## Begin
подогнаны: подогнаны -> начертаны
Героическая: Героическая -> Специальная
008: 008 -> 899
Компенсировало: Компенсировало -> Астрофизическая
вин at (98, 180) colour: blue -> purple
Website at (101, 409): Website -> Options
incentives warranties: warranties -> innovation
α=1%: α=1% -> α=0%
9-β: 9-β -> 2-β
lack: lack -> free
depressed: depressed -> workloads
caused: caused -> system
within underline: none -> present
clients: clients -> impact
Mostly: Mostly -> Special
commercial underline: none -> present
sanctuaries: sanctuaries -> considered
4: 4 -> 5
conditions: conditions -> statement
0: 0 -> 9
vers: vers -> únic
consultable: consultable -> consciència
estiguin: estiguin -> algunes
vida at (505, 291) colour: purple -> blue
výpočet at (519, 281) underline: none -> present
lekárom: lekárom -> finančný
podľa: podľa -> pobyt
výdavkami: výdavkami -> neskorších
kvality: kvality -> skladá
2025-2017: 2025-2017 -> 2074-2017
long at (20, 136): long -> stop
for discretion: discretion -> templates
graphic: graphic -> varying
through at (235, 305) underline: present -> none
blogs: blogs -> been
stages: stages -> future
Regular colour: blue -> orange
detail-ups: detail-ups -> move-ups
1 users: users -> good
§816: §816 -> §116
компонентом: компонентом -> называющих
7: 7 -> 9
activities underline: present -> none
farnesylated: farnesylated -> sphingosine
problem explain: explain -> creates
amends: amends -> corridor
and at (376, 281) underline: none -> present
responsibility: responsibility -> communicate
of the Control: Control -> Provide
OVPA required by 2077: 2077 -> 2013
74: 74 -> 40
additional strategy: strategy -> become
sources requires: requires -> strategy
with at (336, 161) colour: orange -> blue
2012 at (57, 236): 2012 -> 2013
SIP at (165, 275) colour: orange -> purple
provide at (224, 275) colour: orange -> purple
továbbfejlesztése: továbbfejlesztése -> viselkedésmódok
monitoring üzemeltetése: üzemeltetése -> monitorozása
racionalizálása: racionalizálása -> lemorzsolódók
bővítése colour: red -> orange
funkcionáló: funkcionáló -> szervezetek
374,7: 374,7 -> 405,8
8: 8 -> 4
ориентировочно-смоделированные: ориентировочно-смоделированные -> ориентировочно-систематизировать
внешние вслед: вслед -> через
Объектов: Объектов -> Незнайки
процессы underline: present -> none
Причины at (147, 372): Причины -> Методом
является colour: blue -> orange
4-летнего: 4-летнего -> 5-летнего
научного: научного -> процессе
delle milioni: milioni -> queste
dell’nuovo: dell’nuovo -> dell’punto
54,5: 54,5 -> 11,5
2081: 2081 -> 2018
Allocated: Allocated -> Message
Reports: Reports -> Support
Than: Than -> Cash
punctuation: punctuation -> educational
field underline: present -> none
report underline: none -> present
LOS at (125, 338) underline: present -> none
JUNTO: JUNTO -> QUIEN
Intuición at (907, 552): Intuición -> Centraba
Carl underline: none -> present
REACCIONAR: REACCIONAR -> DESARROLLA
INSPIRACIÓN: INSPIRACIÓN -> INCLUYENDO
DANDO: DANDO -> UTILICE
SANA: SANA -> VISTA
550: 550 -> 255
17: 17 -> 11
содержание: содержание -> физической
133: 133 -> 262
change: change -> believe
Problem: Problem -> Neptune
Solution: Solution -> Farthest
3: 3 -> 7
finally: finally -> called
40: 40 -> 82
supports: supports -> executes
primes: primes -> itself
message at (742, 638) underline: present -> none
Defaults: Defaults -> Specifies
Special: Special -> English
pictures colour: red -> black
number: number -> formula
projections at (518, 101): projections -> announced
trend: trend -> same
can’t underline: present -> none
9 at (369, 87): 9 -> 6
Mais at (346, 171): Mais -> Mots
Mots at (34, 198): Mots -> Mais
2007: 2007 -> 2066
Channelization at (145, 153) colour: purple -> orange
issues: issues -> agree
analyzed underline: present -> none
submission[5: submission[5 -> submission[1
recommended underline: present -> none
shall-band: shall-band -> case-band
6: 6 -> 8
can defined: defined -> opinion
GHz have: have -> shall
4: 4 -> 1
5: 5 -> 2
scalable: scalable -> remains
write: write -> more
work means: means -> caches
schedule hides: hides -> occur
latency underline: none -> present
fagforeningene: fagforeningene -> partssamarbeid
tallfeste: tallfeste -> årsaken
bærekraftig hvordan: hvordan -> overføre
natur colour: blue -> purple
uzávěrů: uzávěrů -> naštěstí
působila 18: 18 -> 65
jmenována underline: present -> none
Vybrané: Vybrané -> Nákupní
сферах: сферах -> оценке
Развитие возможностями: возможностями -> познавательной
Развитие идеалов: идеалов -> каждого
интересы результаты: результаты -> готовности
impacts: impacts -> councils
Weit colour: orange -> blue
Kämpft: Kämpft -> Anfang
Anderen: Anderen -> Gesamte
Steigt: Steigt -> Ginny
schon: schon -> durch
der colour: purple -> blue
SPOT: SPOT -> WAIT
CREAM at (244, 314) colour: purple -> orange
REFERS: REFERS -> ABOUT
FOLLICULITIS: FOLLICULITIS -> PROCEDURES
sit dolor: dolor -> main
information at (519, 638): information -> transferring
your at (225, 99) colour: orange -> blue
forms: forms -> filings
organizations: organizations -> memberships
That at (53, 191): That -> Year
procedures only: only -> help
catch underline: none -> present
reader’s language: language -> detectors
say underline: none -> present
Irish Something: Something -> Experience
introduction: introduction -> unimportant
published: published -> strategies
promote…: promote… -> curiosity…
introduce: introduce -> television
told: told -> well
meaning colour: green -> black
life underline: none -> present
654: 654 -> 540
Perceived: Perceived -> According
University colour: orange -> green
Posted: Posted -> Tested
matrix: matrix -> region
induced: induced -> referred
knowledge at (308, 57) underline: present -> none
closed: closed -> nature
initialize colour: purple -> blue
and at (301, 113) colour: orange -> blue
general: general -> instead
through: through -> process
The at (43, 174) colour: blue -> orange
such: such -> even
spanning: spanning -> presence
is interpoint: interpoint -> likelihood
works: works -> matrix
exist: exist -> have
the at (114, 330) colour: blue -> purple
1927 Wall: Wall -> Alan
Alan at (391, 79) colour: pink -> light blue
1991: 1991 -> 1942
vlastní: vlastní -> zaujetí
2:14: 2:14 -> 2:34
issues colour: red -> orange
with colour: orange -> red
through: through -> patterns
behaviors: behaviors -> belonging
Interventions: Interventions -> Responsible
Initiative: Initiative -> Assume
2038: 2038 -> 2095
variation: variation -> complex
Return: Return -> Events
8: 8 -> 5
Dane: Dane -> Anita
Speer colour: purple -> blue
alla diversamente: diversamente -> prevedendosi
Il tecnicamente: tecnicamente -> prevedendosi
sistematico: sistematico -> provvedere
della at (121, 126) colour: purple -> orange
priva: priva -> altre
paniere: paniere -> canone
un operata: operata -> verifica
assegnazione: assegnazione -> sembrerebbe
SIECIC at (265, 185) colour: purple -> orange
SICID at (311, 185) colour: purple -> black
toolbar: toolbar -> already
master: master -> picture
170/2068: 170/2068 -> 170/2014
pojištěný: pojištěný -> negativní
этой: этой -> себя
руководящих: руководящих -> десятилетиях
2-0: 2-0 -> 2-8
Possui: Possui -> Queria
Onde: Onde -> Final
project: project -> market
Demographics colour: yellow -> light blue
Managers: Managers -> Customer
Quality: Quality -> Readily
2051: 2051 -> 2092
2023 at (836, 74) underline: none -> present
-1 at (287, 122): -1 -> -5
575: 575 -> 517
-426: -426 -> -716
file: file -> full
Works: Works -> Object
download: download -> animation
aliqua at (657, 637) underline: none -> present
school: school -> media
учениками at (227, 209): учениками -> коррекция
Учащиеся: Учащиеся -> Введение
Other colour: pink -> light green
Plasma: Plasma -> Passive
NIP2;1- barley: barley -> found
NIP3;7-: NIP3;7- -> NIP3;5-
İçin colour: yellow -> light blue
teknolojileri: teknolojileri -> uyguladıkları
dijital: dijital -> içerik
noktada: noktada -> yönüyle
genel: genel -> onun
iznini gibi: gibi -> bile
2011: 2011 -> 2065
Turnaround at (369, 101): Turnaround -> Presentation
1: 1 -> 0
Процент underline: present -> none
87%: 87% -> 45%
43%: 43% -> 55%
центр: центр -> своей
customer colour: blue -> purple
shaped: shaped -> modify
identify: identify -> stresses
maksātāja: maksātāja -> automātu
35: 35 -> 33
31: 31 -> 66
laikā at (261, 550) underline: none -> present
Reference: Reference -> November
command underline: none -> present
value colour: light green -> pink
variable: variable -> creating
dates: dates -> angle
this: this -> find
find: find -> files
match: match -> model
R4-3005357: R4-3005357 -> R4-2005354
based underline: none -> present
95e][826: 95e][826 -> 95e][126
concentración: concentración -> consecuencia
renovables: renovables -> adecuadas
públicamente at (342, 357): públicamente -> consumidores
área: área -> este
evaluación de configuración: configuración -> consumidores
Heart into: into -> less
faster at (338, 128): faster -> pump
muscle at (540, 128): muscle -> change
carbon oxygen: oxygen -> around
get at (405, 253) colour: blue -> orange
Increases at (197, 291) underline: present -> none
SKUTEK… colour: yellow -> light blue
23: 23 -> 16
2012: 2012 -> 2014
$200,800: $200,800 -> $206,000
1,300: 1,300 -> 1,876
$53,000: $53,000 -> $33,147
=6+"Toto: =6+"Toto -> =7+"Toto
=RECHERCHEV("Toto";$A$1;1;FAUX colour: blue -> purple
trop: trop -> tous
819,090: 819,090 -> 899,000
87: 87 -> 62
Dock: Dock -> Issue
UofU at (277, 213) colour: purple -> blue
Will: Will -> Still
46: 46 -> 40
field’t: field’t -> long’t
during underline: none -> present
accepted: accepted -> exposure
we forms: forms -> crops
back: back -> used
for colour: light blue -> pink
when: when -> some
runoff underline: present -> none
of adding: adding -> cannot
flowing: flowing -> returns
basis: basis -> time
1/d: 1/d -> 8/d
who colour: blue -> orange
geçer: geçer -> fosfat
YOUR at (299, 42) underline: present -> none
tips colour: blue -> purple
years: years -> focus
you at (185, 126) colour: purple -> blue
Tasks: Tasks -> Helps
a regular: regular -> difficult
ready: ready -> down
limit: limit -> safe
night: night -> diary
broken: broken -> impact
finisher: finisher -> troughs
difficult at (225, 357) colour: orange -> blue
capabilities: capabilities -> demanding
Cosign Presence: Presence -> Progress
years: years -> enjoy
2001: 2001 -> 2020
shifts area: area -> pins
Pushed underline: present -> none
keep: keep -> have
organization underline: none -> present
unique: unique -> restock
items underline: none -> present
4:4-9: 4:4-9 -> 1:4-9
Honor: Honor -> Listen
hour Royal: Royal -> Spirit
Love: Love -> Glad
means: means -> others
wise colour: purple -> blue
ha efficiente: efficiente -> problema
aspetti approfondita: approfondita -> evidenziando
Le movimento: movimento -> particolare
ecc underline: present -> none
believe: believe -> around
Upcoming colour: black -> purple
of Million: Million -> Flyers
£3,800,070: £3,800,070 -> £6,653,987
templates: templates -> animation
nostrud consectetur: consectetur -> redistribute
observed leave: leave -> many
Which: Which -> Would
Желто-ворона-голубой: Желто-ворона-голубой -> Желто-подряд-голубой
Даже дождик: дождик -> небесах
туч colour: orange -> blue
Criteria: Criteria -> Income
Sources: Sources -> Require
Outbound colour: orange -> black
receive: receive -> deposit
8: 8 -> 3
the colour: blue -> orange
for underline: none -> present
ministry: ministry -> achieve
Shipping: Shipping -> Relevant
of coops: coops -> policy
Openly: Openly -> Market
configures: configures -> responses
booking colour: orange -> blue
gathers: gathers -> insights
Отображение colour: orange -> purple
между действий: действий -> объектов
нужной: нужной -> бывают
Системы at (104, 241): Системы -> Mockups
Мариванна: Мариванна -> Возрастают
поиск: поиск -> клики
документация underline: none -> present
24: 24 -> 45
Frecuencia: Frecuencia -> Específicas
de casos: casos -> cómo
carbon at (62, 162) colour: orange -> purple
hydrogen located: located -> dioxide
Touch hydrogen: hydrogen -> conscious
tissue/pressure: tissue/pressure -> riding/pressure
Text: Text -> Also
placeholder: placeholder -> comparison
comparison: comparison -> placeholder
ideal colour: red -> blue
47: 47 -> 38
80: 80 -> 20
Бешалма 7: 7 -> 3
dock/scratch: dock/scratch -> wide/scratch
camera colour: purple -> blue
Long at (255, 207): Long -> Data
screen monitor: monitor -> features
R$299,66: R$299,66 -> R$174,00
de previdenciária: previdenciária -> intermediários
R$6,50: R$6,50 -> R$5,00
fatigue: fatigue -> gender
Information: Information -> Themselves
## End
● Work instructions:
Reproduce the items word for word, from the very first line of the items through the line that contains "α=1%: α=1% -> α=0%", with that line included.

● Reply to the task:
подогнаны: подогнаны -> начертаны
Героическая: Героическая -> Специальная
008: 008 -> 899
Компенсировало: Компенсировало -> Астрофизическая
вин at (98, 180) colour: blue -> purple
Website at (101, 409): Website -> Options
incentives warranties: warranties -> innovation
α=1%: α=1% -> α=0%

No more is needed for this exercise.